On January 20, 2021, Australia's human rights record was put under the United Nations' microscope.
Our treatment of Indigenous communities, asylum seekers and violence against women topped the list of global concerns during the five-yearly review, where other nations were able to ask questions and make recommendations for improvement.
And among the questions asked of us by other nations, were a number about Australia's age of criminal responsibility.
Currently, it is 10.
Watch: A child psychologist explains why children aren't held responsible for their crimes, in documentary The Bulger Killers: Was Justice Done? Post continues below video.
In Australia, children as young as 10 can be held criminally responsible for their actions.

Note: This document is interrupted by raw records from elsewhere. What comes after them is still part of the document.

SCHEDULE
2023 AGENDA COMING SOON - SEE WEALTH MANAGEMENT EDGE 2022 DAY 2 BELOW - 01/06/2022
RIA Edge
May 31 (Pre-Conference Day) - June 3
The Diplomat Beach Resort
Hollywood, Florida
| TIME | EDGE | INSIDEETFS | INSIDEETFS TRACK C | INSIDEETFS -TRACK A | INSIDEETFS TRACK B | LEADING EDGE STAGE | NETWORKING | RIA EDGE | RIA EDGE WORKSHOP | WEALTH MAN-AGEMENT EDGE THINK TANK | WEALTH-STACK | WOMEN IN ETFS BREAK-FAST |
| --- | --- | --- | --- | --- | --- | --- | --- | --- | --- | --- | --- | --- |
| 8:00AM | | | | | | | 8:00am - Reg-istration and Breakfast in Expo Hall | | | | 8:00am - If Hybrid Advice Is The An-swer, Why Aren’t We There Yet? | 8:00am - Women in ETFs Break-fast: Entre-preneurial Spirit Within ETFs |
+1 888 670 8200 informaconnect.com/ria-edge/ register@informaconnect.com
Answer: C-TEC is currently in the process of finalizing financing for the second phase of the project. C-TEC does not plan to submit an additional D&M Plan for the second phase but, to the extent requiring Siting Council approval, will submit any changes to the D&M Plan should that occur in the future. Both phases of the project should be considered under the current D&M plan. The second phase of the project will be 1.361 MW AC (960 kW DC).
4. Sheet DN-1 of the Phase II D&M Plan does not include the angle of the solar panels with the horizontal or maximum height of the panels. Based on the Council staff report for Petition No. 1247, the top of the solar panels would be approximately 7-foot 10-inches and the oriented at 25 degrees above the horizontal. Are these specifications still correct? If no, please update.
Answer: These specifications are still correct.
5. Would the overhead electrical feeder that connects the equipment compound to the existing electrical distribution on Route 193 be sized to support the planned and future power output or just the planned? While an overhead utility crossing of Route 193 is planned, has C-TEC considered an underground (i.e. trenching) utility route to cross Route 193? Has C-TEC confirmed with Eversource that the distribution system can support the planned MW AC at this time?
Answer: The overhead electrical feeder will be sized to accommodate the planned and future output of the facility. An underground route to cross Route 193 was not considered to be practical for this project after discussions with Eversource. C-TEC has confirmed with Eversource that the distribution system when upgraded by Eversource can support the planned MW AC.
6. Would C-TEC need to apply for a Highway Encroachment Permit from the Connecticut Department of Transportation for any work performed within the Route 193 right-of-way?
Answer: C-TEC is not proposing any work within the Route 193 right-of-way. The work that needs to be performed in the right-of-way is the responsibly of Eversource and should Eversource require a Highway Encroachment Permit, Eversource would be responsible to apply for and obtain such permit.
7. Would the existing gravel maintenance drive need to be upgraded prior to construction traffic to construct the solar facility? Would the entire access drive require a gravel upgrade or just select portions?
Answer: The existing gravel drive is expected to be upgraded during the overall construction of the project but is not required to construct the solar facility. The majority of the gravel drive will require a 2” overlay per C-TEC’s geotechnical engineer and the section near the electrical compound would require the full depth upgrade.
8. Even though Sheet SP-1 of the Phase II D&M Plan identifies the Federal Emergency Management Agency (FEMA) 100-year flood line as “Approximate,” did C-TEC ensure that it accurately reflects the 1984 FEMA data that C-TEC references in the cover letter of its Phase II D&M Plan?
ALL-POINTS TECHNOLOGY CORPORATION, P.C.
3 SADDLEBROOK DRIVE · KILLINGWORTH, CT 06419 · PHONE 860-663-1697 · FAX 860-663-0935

They can be arrested by police, remanded in custody, convicted by courts and jailed.
Thirty-one UN member states have called on Australia to lift the age, an increase in international pressure.
Among the nations to raise the issue were Canada, Germany, France, Italy, Greece, Sweden, Spain, Poland, Portugal and Mexico.
The Australian Government has set up a working group to look into it, but in 2020 the group delayed its response until later this year.
The age of criminal responsibility.
In 2019, the UN Committee on the Rights of the Child recommended 14 years as the minimum age of criminal responsibility.
Australia's age - 10 - is out of step with most European countries. While the United Kingdom also has a minimum age of 10, most European nations have a minimum age of 14 years or higher.
Currently, Australia operates under a 'doli incapax' presumption, which means the law presumes a child under the age of 14 does not possess the knowledge required to have criminal intent, the Law Council of Australia states.
However, the president of the council, Pauline Wright, told ABC doli incapax had led to "huge inconsistences" and left children disadvantaged.
Although there is hope for consensus, it would be up to each state and territory to decide whether to increase the age.
The ACT has already committed to doing so, breaking ranks from the rest of the country.
Raising the age is included as a priority area of reform in the ACT Labor-Greens parliamentary and governing agreement, released in November 2020.